Spatiotemporal heterogeneity is evident for both compartments. Substantial divergence exists between peripheral blood and affected tissues, with inflamed target organs harboring more focused, clonally expanded T and B cell populations. Repertoire dynamics evolve across disease stages, from early clonal expansion to diversity contraction during flares and partial restoration in remission.
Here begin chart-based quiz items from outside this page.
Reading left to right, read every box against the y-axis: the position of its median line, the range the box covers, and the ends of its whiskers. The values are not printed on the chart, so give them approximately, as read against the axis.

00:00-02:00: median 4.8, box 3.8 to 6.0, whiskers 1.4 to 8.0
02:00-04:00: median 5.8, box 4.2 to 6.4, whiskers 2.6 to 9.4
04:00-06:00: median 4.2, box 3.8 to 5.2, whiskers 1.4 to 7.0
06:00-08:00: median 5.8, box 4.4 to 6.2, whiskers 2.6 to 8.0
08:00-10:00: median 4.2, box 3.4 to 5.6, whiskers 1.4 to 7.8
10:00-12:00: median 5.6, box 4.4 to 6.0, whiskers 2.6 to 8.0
Translational applications are increasingly recognized. Disease-associated clonotypes serve as biomarkers for early diagnosis, patient stratification, and treatment monitoring. In RA, high TRBV6-6 usage predicts methotrexate non-responsiveness. In SLE, contraction of the IGHV3 gene family correlates with glucocorticoid sensitivity. In SjD, machine learning models using TCR clonotype panels achieve high diagnostic accuracy. Therapeutically, precise targeting of autoreactive clones is emerging through engineered TCR-Treg and CAR-Treg cells for antigen-specific immune regulation, peptide-based strategies that competitively modulate MHC class II antigen presentation by reducing peptide-binding,anti-idiotype antibodies selectively eliminating IGHV4-34 clones, and humanized anti-TRBV9 therapy demonstrating clinical efficacy in AS.
AIRR sequencing has transformed our understanding of autoimmune diseases by revealing autoreactive clone dynamics. Characteristic alterations in TCR and BCR repertoires offer insights into disease pathogenesis, serve as promising biomarkers, and open new avenues for precision immunotherapies. Future efforts must prioritize standardized protocols following MIARR guidelines, multi-center collaborative cohorts, integration of single-cell multi-omics, and prospective validation studies. Addressing these priorities will be essential to realize the full potential of AIRR as a diagnostic, prognostic, and therapeutic tool in autoimmune diseases.